Эдриен застыла, чувствуя себя глупой и неправой, даже если знала, что не была неблагоразумной. Иногда ей казалось, будто он не желал находиться рядом с ней, но это не имело смысла – он собирался жениться на ней и готовил её к роли своей жены.

До тех пор, пока у неё не появились сомнения…

После её последней поездки в Рио, когда она вернулась и услышала от старых друзей из Слепого Лимона, что Эберхард не особенно появлялся в своём офисе – но видели его ужасно роскошный Порше, и его вместе со столь же роскошной брюнеткой. Приступ ревности пронзил её. “Однако я слышала, ты не слишком тяжело работал, пока меня не было”, пробормотала она.

И битва началась основательно, по нарастающей, до тех пор, пока Эберхард не сделал такое, что поразило и наполнило Эдриен ужасом, что она бежала без оглядки в душную ночь Нового Орлеана.

Он ударил её. Сильно. И воспользовавшись преимуществом над её ошеломлённой пассивностью – ударил не раз.

Заливаясь слезами, она бросилась к Мерседесу, что арендовал для неё Эберхард. Она надавила на акселератор и машина рванула вперёд. Она вела её вслепую, на автопилоте, чёрные от туши слёзы капали, пачкая, на кремовый шёлковый костюм, который выбрал Эберхард для неё на вечер.

Когда полиция задержала её, заявив, что она ехала со скоростью свыше сотни миль в час, она знала, что они лгали. Это были друзья Эберхарда. Он позвонил им, наверное, в момент, когда она покидала дом; и он знал, по какой дороге она всегда возвращалась домой.

Эдриен стояла рядом с полицейским возле машины, с лицом в синяках, с кровоточащей губой, плача и извиняясь голосом, близким к истерике.

И только значительно позже ей пришло в голову, что ни один из полицейских не спросил её, что случилось с её лицом. Они допрашивали явно избитую женщину, не выразив ни унции участия.

Они надели на неё наручники, доставили на место и позвонили Эберхарду, она даже не удивилась, когда ей заменили приёмник, грустно на неё посмотрев и отослав в камеру.

Три дня она провела в том адском месте, именно так показал ей Эберхард, как обстояли дела.

В ту ночь она поняла, каким опасным он был на самом деле.

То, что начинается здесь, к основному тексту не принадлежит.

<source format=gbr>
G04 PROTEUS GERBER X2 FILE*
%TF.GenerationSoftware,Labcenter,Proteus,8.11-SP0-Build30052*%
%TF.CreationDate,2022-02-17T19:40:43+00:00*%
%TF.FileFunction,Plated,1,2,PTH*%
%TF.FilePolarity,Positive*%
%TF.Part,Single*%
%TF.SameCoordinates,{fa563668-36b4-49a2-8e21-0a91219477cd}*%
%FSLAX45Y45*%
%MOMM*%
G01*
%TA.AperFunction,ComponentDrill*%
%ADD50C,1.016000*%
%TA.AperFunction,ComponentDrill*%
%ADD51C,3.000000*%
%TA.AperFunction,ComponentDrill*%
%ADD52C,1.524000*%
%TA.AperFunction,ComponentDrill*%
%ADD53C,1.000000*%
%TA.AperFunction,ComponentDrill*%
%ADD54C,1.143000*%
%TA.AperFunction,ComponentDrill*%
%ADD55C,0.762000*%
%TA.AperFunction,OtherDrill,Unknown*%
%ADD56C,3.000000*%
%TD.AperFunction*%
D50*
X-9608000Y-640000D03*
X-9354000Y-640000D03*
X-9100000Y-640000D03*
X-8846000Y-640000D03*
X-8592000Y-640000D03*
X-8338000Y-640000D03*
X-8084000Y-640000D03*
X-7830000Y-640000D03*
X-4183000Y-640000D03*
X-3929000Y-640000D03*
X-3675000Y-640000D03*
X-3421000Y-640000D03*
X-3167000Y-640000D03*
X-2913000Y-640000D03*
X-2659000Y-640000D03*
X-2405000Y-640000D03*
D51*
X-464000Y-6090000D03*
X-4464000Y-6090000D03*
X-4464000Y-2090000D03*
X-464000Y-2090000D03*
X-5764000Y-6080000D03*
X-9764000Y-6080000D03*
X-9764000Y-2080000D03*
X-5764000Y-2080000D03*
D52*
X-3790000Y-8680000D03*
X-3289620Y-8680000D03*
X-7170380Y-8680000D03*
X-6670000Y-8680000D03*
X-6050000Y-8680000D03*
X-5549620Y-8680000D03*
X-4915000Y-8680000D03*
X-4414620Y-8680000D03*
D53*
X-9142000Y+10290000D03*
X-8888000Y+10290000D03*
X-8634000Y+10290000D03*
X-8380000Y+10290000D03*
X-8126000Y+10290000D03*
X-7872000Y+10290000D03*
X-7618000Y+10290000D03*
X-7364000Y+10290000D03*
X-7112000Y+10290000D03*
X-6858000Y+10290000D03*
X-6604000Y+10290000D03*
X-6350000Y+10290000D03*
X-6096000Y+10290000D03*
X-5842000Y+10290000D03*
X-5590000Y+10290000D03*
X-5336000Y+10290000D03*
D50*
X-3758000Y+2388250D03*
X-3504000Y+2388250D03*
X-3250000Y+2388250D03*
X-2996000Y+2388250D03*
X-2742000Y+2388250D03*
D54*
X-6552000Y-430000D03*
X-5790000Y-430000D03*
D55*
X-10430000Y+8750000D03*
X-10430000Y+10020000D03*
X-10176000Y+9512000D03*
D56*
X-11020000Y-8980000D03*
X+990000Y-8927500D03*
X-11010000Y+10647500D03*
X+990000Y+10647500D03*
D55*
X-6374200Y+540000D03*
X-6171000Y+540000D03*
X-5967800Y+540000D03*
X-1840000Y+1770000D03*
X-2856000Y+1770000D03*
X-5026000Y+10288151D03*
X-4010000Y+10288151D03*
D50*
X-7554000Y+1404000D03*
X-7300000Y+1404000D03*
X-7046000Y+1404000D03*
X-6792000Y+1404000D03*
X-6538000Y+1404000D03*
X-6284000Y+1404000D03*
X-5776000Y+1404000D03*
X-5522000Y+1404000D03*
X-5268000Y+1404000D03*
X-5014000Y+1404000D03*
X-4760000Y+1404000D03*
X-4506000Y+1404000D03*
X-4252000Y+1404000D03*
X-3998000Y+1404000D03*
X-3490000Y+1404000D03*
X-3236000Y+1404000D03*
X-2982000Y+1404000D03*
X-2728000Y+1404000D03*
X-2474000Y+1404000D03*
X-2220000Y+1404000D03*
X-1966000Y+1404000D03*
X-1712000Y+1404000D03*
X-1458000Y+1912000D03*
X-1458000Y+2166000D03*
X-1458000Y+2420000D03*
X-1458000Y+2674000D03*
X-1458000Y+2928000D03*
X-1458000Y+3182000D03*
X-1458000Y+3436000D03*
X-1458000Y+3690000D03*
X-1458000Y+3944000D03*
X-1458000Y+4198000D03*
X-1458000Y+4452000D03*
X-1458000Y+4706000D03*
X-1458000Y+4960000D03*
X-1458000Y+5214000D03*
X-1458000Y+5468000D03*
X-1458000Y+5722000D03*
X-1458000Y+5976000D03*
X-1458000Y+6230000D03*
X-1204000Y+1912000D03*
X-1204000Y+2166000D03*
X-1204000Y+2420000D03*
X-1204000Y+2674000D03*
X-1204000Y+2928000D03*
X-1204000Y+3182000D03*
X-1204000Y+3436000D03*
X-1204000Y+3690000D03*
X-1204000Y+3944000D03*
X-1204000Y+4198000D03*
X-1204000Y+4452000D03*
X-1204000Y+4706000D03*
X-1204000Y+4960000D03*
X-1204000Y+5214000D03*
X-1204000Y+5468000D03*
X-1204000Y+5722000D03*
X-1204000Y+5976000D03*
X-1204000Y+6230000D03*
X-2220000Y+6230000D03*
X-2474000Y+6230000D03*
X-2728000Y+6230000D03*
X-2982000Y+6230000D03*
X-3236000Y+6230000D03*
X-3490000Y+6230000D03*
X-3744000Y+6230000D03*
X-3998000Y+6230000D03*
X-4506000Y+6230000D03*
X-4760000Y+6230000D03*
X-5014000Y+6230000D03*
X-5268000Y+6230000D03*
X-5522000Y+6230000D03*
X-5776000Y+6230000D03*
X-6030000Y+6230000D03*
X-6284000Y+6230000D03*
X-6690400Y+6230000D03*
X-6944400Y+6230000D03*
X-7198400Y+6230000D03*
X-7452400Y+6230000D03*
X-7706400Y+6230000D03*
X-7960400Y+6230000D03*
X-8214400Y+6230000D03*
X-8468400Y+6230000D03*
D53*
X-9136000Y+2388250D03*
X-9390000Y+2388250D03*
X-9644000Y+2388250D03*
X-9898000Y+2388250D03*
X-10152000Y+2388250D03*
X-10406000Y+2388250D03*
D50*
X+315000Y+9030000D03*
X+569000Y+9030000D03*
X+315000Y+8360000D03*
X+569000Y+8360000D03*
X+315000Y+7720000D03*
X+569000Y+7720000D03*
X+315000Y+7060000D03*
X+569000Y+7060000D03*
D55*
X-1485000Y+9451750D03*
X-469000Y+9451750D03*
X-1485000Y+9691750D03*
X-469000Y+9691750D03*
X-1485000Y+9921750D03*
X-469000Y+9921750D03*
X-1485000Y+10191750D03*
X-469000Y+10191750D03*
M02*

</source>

В прохладе брока, Эдриен, крепко обняла себя руками, отчаянно пытаясь отогнать злых призраков красивого мужчины по имени Эберхард Дароу Гарет и ту глупую молодую женщину, что провела одинокую затворную жизнь в сиротском приюте. Какой лёгкой добычей она была. Ты видел маленькую сиротку Эдри-Энни? Маленькую дурочку Эберхарда. Где же она слышала эти презрительные слова? На яхте Руперта, когда они думали, что она спустилась вниз за напитками. Она сильно вздрогнула. Я больше никогда не буду дурочкой для мужчины.“Никогда”, пообещала она вслух. Эдриен потрясла головой, отгоняя болезненный наплыв воспоминаний.

Дверь открылась, впустив широкую полосу сверкающего солнечного света. Затем она закрылась снова, и воцарилась непроглядная темень.

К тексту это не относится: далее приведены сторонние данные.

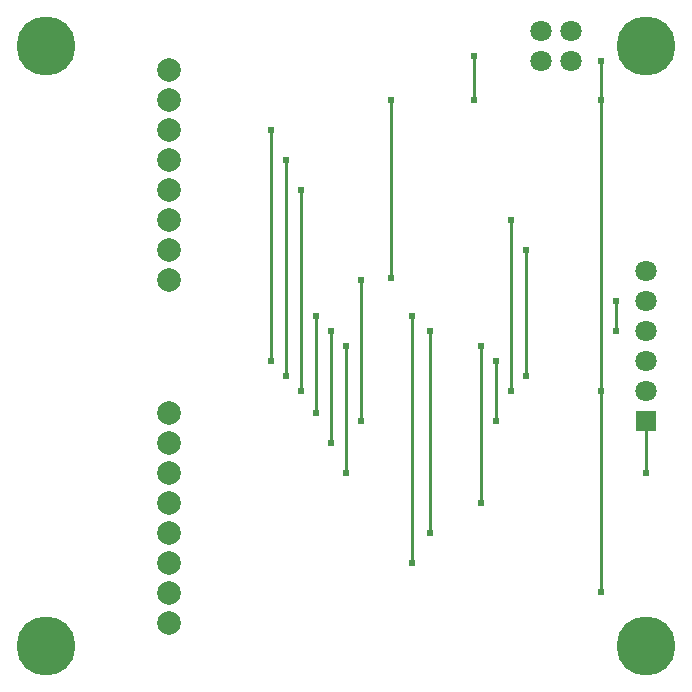
<source format=gbl>
G04 Layer: BottomLayer*
G04 EasyEDA v6.5.29, 2023-07-18 11:26:45*
G04 cfaeab296f654171ba214e89deb0133b,5a6b42c53f6a479593ecc07194224c93,10*
G04 Gerber Generator version 0.2*
G04 Scale: 100 percent, Rotated: No, Reflected: No *
G04 Dimensions in millimeters *
G04 leading zeros omitted , absolute positions ,4 integer and 5 decimal *
%FSLAX45Y45*%
%MOMM*%

%ADD10C,0.2540*%
%ADD11C,1.8000*%
%ADD12R,1.8000X1.8000*%
%ADD13C,5.0000*%
%ADD14C,2.0000*%
%ADD15C,0.6096*%

%LPD*%
D10*
X4000500Y5372100D02*
G01*
X4000500Y5006594D01*
X5080000Y5334000D02*
G01*
X5083581Y5010175D01*
X5080000Y5006594D01*
X2286000Y4752596D02*
G01*
X2286000Y2794000D01*
X2413000Y4498596D02*
G01*
X2413000Y2667000D01*
X2540000Y4244596D02*
G01*
X2540000Y2540000D01*
X2667000Y2352296D02*
G01*
X2667000Y3175000D01*
X2794000Y2098296D02*
G01*
X2794000Y3048000D01*
X2921000Y1844296D02*
G01*
X2921000Y2921000D01*
X4318000Y3990596D02*
G01*
X4318000Y2540000D01*
X4445000Y3736596D02*
G01*
X4445000Y2667000D01*
X3632200Y1336296D02*
G01*
X3632200Y3048000D01*
X3479800Y1082296D02*
G01*
X3479800Y3175000D01*
X3048000Y3482596D02*
G01*
X3048000Y2286000D01*
X4191000Y2286000D02*
G01*
X4191000Y2794000D01*
X3302000Y3492500D02*
G01*
X3302000Y5006594D01*
X4064000Y1590296D02*
G01*
X4064000Y2921000D01*
X5080000Y5006596D02*
G01*
X5080000Y2540000D01*
X5207000Y3048000D02*
G01*
X5207000Y3302000D01*
X5461000Y1844296D02*
G01*
X5461000Y2286000D01*
X5080000Y2540000D02*
G01*
X5080000Y838200D01*
D11*
G01*
X5461000Y3556000D03*
G01*
X5461000Y3302000D03*
G01*
X5461000Y3048000D03*
G01*
X5461000Y2794000D03*
G01*
X5461000Y2540000D03*
D12*
G01*
X5461000Y2286000D03*
D13*
G01*
X5461000Y381000D03*
G01*
X381000Y381000D03*
G01*
X381000Y5461000D03*
G01*
X5461000Y5461000D03*
D14*
G01*
X1418793Y5260594D03*
G01*
X1418793Y5006594D03*
G01*
X1418793Y4752594D03*
G01*
X1418793Y4498594D03*
G01*
X1418793Y4244594D03*
G01*
X1418793Y3990594D03*
G01*
X1418793Y3736594D03*
G01*
X1418793Y3482594D03*
G01*
X1418818Y574294D03*
G01*
X1418818Y828294D03*
G01*
X1418818Y1082294D03*
G01*
X1418818Y1336294D03*
G01*
X1418818Y1590294D03*
G01*
X1418818Y1844294D03*
G01*
X1418818Y2098294D03*
G01*
X1418818Y2352294D03*
D11*
G01*
X4826000Y5588000D03*
G01*
X4826000Y5334000D03*
G01*
X4572000Y5334000D03*
G01*
X4572000Y5588000D03*
D15*
G01*
X2286000Y4752594D03*
G01*
X2286000Y2794000D03*
G01*
X2413000Y4498594D03*
G01*
X2413000Y2667000D03*
G01*
X2540000Y4244594D03*
G01*
X2540000Y2540000D03*
G01*
X2667000Y2352294D03*
G01*
X2667000Y3175000D03*
G01*
X2794000Y2098294D03*
G01*
X2794000Y3048000D03*
G01*
X2921000Y1844294D03*
G01*
X2921000Y2921000D03*
G01*
X4318000Y3990594D03*
G01*
X4318000Y2540000D03*
G01*
X4445000Y3736594D03*
G01*
X4445000Y2667000D03*
G01*
X3632200Y1336294D03*
G01*
X3632200Y3048000D03*
G01*
X3479800Y1082294D03*
G01*
X3479800Y3175000D03*
G01*
X3048000Y3482594D03*
G01*
X3048000Y2286000D03*
G01*
X4191000Y2286000D03*
G01*
X4191000Y2794000D03*
G01*
X5080000Y5006594D03*
G01*
X3302000Y3492500D03*
G01*
X3302000Y5006594D03*
G01*
X4064000Y1590294D03*
G01*
X4064000Y2921000D03*
G01*
X5080000Y2540000D03*
G01*
X5207000Y3048000D03*
G01*
X5207000Y3302000D03*
G01*
X5461000Y1844294D03*
G01*
X4000500Y5372100D03*
G01*
X5080000Y5334000D03*
G01*
X4000500Y5006594D03*
G01*
X5080000Y838200D03*
M02*

</source>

Эдриен застыла, съёжившись и заставляя своё сердце замедлить стук. Она была здесь раньше. Прячась, ожидая, слишком испуганная, чтобы сделать вдох и оповестить охотника в точности о своём местоположении. Как она убегала, пряталась. Но не было убежища. Пока, наконец, не нашла безвестные улицы в Сиэтле, а там была вечность мрачного ада, вниз по каждой извилине просёлочной дороги между Новым Орлеаном и Северо-западным портом Тихого океана.

Горькие воспоминания грозились поглотить её, когда хриплый напев нарушил тишину.

Ястреб? Поющий? Колыбельную?

Гаэльские слова урчали глухо, глубоко и насыщенно – как это она не догадалась, что его голос будет похож на сочную ириску? Он урчал, когда разговаривал, и мог соблазнить даже Матушку Аббатису из церкви Святого Сердца, когда пел.